Öncellikle ideal kilomuz üstündeki kilolarımızdan kurtulmak iyi bir başlangıç olacaktır. Gece uyku öncesinde alkol alınımının azaltılması, en az 4 saatlik açlık ile yatağa gidilmesi ve uyumadan sakinleştirici ilaçların kullanılmaması ile birçok basit horlamanın önüne geçebiliriz. Özellikle gece uykuda burnumuzdan nefes alamıyorsak ve bu nedenle ağız açık uyumak zorunda kalıyorsak horlamamız kaçınılmaz olacaktır. Burnumuzun açık olması ve ağzın kapalı olması sağlıklı bir uyku için altın kuraldır. Bu basit önlemlerin alınmasına rağmen horlama ve uykuda nefes kesilmesi devam ediyorsa mutlak olarak tedavi edilmesi gerekmektedir.
Cerrahi tedavide ana prensip burun yolundaki tıkanıklığı ortadan kaldırmak ve gece uykuda solunum yolunu tıkayan küçük dil ve yumuşak damağın gerginleştirilmesinin sağlanmasıdır. Eğer burun orta bölümünde eğrilik varsa düzeltilmeli, polipler varsa alınmalıdır. Burun etleri hipertrofikse ve burundan nefes almayı engelliyorsa radyofrekansla küçülmeleri sağlanmalı, hipertrofik bademcikler ve geniz eti varsa alınmalıdır. Ağız içindeki bu dokularda gerginliğin sağlanması için günümüzde en geçerli, sonuçları en iyi olan teknik “radyofreakans” cerrahisi (somnoplasti)dir.
SOMNOPLASTİ NEDİR?
İstenilen bir bölgede doku hacmini azaltmak için radyofrekans dalgalarının ısıtma özelliğinden faydalanarak yapılır. Radyofrekans dalgaları yumuşak damak mukozası altına uygulanır. Daha sonra hücre ölümü oluşur. Ardından yumuşak damak hacmi azalır. 4-6 hafta içinde yumuşak damakta bir gerilme ve sertleşme meydana gelir. Bazı kimselerde 3 ay aralıklarla birkaç kez tekrarlanması gerekir ve dil kökünde küçülme sağlanmalıdır.
Çalışmaların sonucunda ulaşılan son nokta olan somnoplasti, son derece ağrısız, sızısız ve en önemlisi kansız bir şekilde hastayı sorunundan kurtarmakta. Ameliyattan bir saat sonra hasta yemeğini yiyebildiği gibi işinin başına dönebilmektedir.
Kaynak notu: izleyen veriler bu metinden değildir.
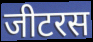
जीटरस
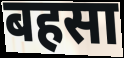
बहसा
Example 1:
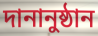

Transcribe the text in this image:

দানানুষ্ঠান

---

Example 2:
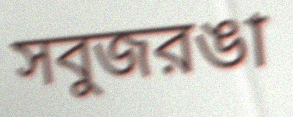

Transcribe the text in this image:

সবুজরঙা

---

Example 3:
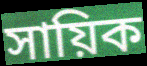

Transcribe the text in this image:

সায়িক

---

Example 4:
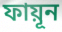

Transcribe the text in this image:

ফায়ূন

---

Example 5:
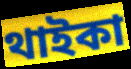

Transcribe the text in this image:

থাইকা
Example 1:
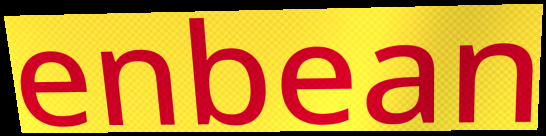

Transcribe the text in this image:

enbean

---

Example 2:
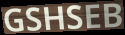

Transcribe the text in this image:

GSHSEB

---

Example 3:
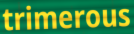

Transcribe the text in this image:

trimerous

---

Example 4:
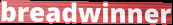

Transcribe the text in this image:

breadwinner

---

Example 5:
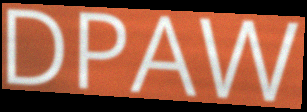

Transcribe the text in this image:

DPAW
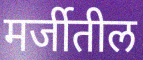
मर्जीतील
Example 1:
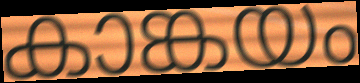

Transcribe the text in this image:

കാങ്കയം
Ağrısız, sızısız ve kansız, yan etkisi olamayan bu tedavi yöntemi, hastanın en fazla iki saat sonra günlük hayatına dönmesini sağlar. Somnoplasti lokal anestezi altında, poliklinik şartlarda 15-20 dakikada gerçekleştirilir.
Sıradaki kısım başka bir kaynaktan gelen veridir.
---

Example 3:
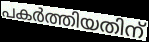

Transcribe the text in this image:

പകർത്തിയതിന്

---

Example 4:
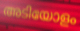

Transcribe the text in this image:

അടിയോളം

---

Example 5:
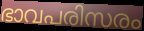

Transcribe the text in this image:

ഭാവപരിസരം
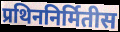
प्रथिननिर्मितीस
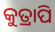
କୁତ୍ରାପି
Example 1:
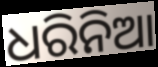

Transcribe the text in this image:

ଧରିନିଆ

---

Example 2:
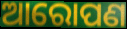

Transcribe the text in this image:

ଆରୋପଣ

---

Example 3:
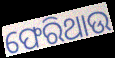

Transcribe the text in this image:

ଫେରିଥାଉ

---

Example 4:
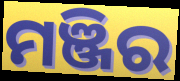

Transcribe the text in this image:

ମଞ୍ଜିର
HORLAMA BANTLARI BİR ÇÖZÜM OLABİLİR Mİ?
Bu bantlar tedavi etmez, kullanıldığı süre burun bantlarının açtığı ve nefes almayı kısmen düzelttiği iddia edilmektedir. Spor yapanlara daha iyi nefes almayı sağladığı da söylenmektedir. Bantlar tek kullanımlıktır. Horlamayı azaltmak için ardı ardına 6 gün boyunca kullanılması gerektiği iddia edilmektedir. Bu konuda yeterli sayıda denekte bilimsel deneylerin yapılmasından sonra kesin bir bilgi vermek mümkün olacaktır.